- Work request
With the pictures left out, every record must be reproduced exactly.

Collected data:

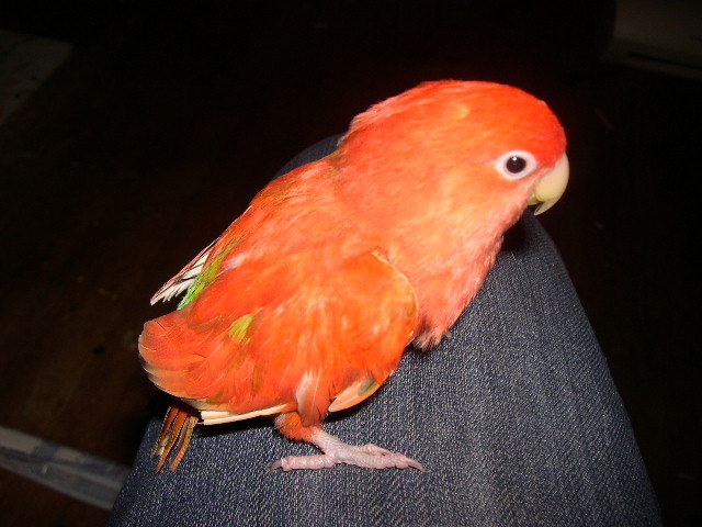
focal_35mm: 38
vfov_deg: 37.7
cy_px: 264
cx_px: 351
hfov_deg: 49.0
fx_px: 771
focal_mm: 8
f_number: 7.6
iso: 100
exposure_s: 1/60
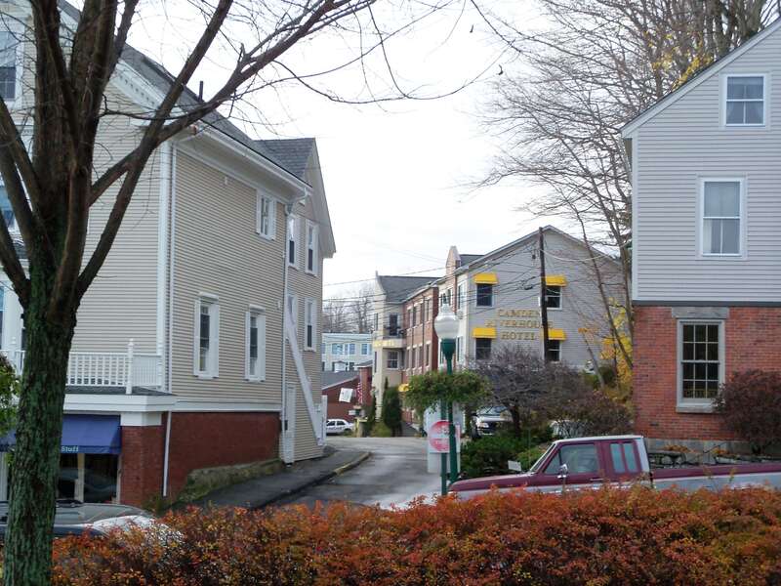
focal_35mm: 69
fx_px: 1557
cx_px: 390
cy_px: 293
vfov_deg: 21.3
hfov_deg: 28.2
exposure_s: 1/160
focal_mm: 12.2
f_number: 3.5
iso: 80
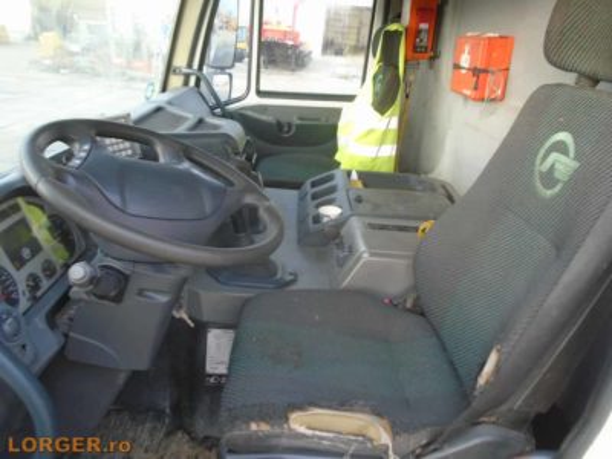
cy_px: 230
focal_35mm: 26
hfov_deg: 67.3
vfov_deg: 53.1
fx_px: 460
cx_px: 306
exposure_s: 1/40
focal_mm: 4.6
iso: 100
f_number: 3.2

- Solution to the problem
focal_35mm: 38
vfov_deg: 37.7
cy_px: 264
cx_px: 351
hfov_deg: 49.0
fx_px: 771
focal_mm: 8
f_number: 7.6
iso: 100
exposure_s: 1/60
focal_35mm: 69
fx_px: 1557
cx_px: 390
cy_px: 293
vfov_deg: 21.3
hfov_deg: 28.2
exposure_s: 1/160
focal_mm: 12.2
f_number: 3.5
iso: 80
cy_px: 230
focal_35mm: 26
hfov_deg: 67.3
vfov_deg: 53.1
fx_px: 460
cx_px: 306
exposure_s: 1/40
focal_mm: 4.6
iso: 100
f_number: 3.2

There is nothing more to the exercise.